1. Love - Forever Changes, 1967
This is a crazy record. The songs are always turning corners and changing direction, sometimes calm with great strings and then becoming driving garage rock, sometimes Latin. And then just great pop songs, but always with Arthur Lee’s bizarre lyrics, a lot of drama and strange titles. “If the people would be the times (or between Clark and Hilldale),” is my favorite track… and title. I can’t remember where I first heard it, but it hardly ever out of the CD player.

2. Talk Talk - Spirit of Eden, 1988
I first got into Talk Talk when they were still a synth-pop band in about 1984, but they really changed over the next four years. In a way this album is really minimal, sometimes the songs seem to disappear altogether. It’s basically Mark Hollis’ extremely fragile guitar or piano and vocals held together with solid but ultra-subtle bass and drums and what sounds like almost random bursts of guitar and Hammond organ. A classic!

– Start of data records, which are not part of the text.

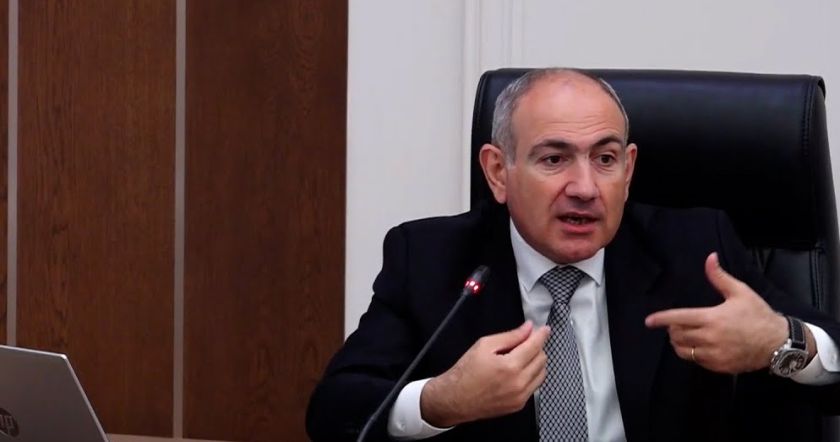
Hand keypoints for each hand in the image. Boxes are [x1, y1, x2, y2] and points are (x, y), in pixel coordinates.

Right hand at [420, 321, 548, 426]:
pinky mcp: (518, 405)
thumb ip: (510, 336)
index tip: (545, 329)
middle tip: (526, 342)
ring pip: (541, 374)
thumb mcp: (484, 345)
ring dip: (536, 362)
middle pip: (541, 360)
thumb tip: (527, 328)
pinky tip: (518, 371)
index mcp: (510, 366)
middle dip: (537, 347)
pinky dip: (531, 376)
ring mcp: (520, 397)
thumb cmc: (466, 371)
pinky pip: (534, 386)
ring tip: (521, 356)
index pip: (535, 346)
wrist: (455, 399)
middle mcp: (518, 383)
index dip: (541, 335)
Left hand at [645, 252, 788, 373]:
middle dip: (672, 329)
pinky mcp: (719, 366)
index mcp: (712, 318)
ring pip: (683, 351)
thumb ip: (719, 277)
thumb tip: (710, 257)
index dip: (661, 319)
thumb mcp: (740, 292)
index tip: (649, 321)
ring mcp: (714, 355)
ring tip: (684, 335)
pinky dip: (692, 353)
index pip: (678, 318)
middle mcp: (710, 338)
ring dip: (679, 342)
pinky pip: (696, 361)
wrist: (778, 343)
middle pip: (677, 335)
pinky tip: (698, 346)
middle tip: (677, 324)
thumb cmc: (758, 315)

3. Devo - Q: Are We Not Men A: We Are Devo, 1978
My favourite band when I was a kid, and I still love their total craziness. The early stuff for me is the best and this album is great. They were included in the UK with punk and new wave but they were really always on the outside, but this album has some amazing punky moments. "Uncontrollable Urge," "Gut Feeling" and "Come Back Jonee" are my faves here.

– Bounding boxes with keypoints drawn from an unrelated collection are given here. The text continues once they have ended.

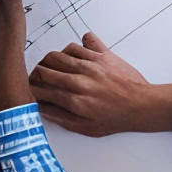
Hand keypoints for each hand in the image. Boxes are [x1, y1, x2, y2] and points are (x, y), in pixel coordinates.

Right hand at [30, 33, 171, 135]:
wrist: (141, 105)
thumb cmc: (116, 118)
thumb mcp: (85, 127)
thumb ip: (61, 118)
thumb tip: (41, 108)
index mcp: (74, 101)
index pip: (39, 90)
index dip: (30, 90)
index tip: (31, 91)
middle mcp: (79, 81)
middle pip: (43, 69)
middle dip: (35, 75)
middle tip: (38, 79)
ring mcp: (90, 65)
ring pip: (56, 55)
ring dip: (49, 62)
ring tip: (52, 68)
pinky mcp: (101, 55)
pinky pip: (77, 44)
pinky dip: (69, 49)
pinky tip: (70, 58)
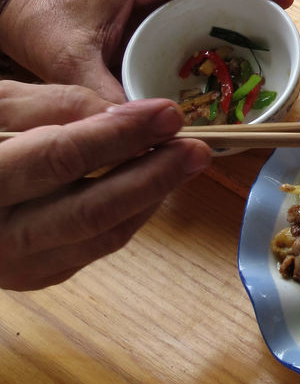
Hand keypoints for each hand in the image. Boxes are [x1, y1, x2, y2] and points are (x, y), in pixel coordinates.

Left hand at [0, 0, 292, 101]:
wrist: (25, 16)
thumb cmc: (46, 26)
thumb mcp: (70, 64)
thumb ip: (105, 97)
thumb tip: (143, 134)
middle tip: (281, 22)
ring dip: (246, 5)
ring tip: (270, 38)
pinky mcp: (161, 6)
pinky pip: (204, 3)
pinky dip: (227, 21)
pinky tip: (238, 53)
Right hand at [0, 83, 210, 289]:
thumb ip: (51, 106)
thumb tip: (122, 113)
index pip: (60, 159)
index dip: (119, 135)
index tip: (168, 113)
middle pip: (88, 212)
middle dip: (151, 177)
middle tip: (196, 148)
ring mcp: (14, 268)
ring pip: (99, 238)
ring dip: (151, 199)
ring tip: (187, 161)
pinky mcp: (34, 277)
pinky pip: (94, 249)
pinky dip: (130, 216)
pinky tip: (153, 185)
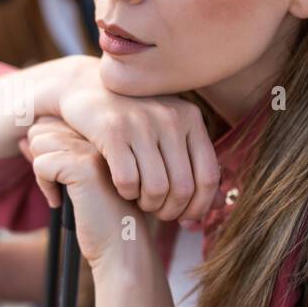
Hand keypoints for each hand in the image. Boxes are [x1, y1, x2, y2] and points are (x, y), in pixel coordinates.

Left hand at [22, 117, 139, 267]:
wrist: (124, 246)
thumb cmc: (101, 215)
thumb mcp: (73, 180)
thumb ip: (51, 155)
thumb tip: (22, 139)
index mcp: (103, 132)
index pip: (53, 121)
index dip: (49, 152)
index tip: (63, 177)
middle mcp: (102, 133)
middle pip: (43, 128)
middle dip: (43, 158)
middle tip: (61, 186)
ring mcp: (95, 148)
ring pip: (40, 142)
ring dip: (43, 172)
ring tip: (62, 193)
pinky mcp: (85, 167)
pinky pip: (42, 164)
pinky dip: (44, 187)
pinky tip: (61, 202)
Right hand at [53, 63, 218, 224]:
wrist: (85, 87)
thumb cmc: (132, 118)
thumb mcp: (168, 130)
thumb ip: (193, 162)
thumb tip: (222, 203)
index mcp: (190, 117)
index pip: (209, 176)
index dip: (200, 206)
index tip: (186, 219)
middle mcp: (170, 117)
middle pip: (183, 187)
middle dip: (170, 210)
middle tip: (158, 212)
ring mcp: (141, 122)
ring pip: (157, 188)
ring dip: (148, 204)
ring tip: (140, 201)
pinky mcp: (111, 130)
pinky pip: (127, 180)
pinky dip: (126, 193)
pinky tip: (122, 188)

4. Aphex Twin - Selected Ambient Works Vol. 1, 1993
As I was still listening mainly indie-pop, 60’s music and chanson while house and techno were starting, I discovered it all a bit late, and this was one of the first ambient techno records I bought. I think it’s still a really strong album, I just remember I’d never heard anything like it. Majestic is a good word for it.

5. The Human League - Reproduction, 1979
The single “Being Boiled,” from the League was the first electronic record I ever bought, and the album that followed is amazing. Phil Oakey’s really in your face vocals don’t seem to fit the music but somehow it makes it even better. Really dark in places and occasionally bordering on electro rock ’n’ roll, it’s full of weird minimal pop songs and the strangest version of “You’ve lost that loving feeling” ever.

6. Scott Walker - Scott 4, 1969
A sort of American chanson genius. I first heard the solo albums from Scott Walker in the late 80’s and I’ve been crazy about them ever since. This album contains some of the most wigged-out, trippy orchestral ballads of all time. Scott walkers voice is really amazing and his lyrics are really becoming bizarre, all of this over huge strings, it’s too much.

7. Wamdue Kids - These Branching Moments, 1996
It was a lot of these smooth but pumping house records from Peacefrog that took me away from too much IDM and banging techno . A friend of mine was DJing deep house in about 95 and I just fell in love with the warm sound , the shuffling high-hats and rumbling sub-bass. That and the fact that there was a lot of music or melody in this stuff, meant that it was house only as far as electronic music went, for a long time. This is a really beautiful record.

8. The Only Ones - "Another Girl, Another Planet", 1978
This was the first band that I ever saw live, when I was just a kid in 1978, so that just about lets you know how old I am. This has got to be one of the most perfect pop/punk singles ever. It’s still one of my favorite songs.

9. The Buzzcocks - Another Music in a Different Kitchen, 1978
Classic Punk. Early punk had such lot of melody, there were a lot of great catchy pop songs, just played at 100mph with heavy, distorted guitars. This album got me into the Buzzcocks and I’m still into them.

10. Theo Parrish - "Solitary Flight" 2002
Just one from the 21st Century, but it’s a great single. Theo Parrish has done a lot of great stuff but this is my favorite. Obviously I love the huge string sample and those classic Theo P. drum sounds and bass. I remember listening to this in Kompakt in Cologne after my first album Safety came out and when I heard those strings kick in I nearly fell over.